I thought a depression would be far better than a nuclear war. In 1999, Y2K looked promising. We were going to be forced to change. But that problem was solved, and instead we endured the life shattering experience of 9-11.
The world changed, but not in the direction we had imagined. The experience of the sixties and seventies had been too shocking for the establishment. A backlash followed, dominated by globalization, neoliberalism, and endless wars. Meanwhile, the climate deteriorated, and it became obvious that it was an emergency with a deadline: ten years to change our ways, or die.
Now we have something that threatens to bring about the economic collapse and the possible disruption of our culture.
A plague.
At first, I confess, I was happy about it.

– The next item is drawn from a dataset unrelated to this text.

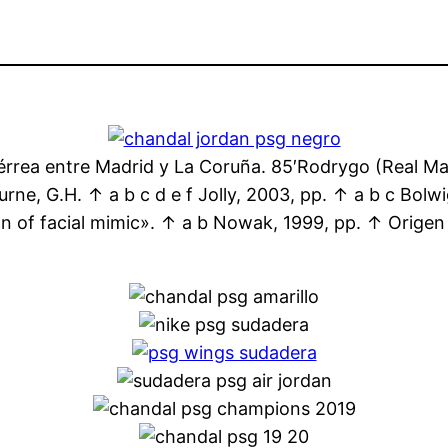
a férrea entre Madrid y La Coruña. 85′Rodrygo (Real M
urne, G.H. ↑ a b c d e f Jolly, 2003, pp. ↑ a b c Bolw
n of facial mimic». ↑ a b Nowak, 1999, pp. ↑ Origen 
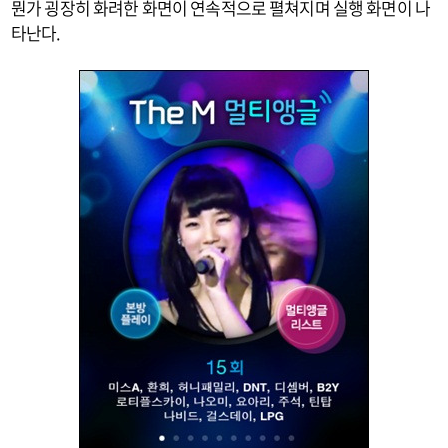
뭔가 굉장히 화려한 화면이 연속적으로 펼쳐지며 실행 화면이 나
타난다.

I often think about the story of the exodus from Egypt celebrated every year around this time at Passover, how Moses was given the task of freeing the Jews from slavery, and how the Pharaoh resisted. So the Lord devastated Egypt with a succession of plagues. With each one, a despairing Pharaoh agreed to yield, but then God "hardened his heart" and Pharaoh changed his mind. It took seven plagues for him to finally give in, and the Jews set forth on a forty-year expedition through the wilderness in search of the Promised Land.
They made it, but Moses died before they arrived.

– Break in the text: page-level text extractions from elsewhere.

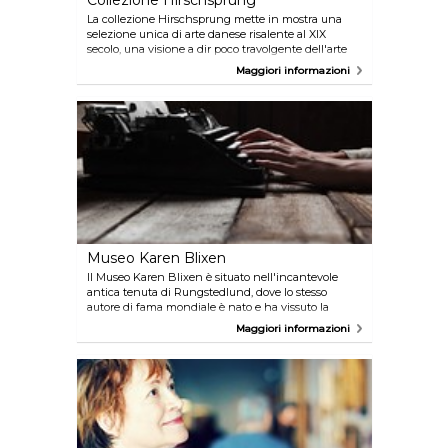
Collezione Hirschsprung
La collezione Hirschsprung mette in mostra una
selezione unica di arte danese risalente al XIX
secolo, una visione a dir poco travolgente dell'arte
pittorica del periodo, considerata una delle più
Maggiori informazioni
emozionanti e dinamiche di tutta l'arte danese.
Non sarà per nulla difficile trovare opere di maestri
come Hammershøi, Eckersberg, Købke, Ancher e
Krøyer. In più. il museo si trova all'interno di uno dei
parchi più belli della città, Østre Anlæg, nel cuore di
Copenhagen.
Museo Karen Blixen
Il Museo Karen Blixen è situato nell'incantevole
antica tenuta di Rungstedlund, dove lo stesso
autore di fama mondiale è nato e ha vissuto la
maggior parte della sua vita. Scoprite l'atmosfera
Maggiori informazioni
unica delle stanze in cui sono stati scritti libri come
Out of Africa e Seven Gothic Tales. Il museo gode
inoltre di uno spazioso parco dove passeggiare in
tranquillità e di un bar dall'aria familiare e
accogliente.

I am Jewish but I'm not religious in any traditional sense. But that story speaks to me now, and I wonder whether this disaster, with so many sick and dying from an invisible microbe with remarkable ability to spread from person to person and no cure, will free the enslaved from bondage.
Will we wake up? And what does that mean? What do we have to do, to be released from the shackles of an ignorant society, a repressive government, a legacy of racial violence, and the rise of an extraordinary, modern Pharaoh in tight allegiance with the richest, most bigoted and self-centered class hell-bent, so it appears, to let the world fry?
I ask you.
Yesterday, April 6, on KPFA's Letters and Politics, Mitch Jezerich interviewed Yanis Varoufakis, who served as Greece's Minister of Finance in 2015 and is Professor of Economics at the University of Athens. In the last two minutes he asked the Leftist economist what he sees happening after the pandemic. Said Vourafakis, "Humanity is approaching a fork in the road. It is totally up to us which of the two we will follow.
"One track takes us to a dystopia, to a situation where the money that has been pumped...into the economy is allowed to turbo charge even further the inequities in our world, putting more money in the hands of a few who just sit on it, or buy more houses and more private jets while the rest are dwelling in precarity, not knowing what is going on but unable to make ends meet and understanding that the future of their children will be worse than their own...the Donald Trump route if you will; and another track in which humanity wakes up to the fact that we are all in this together, and reorganize the international monetary system to stop climate change and take care of all the people."
If it's up to us -- is it? -- time ran out before he could tell us what to do.
Tomorrow I will give you my dystopian version of what lies ahead.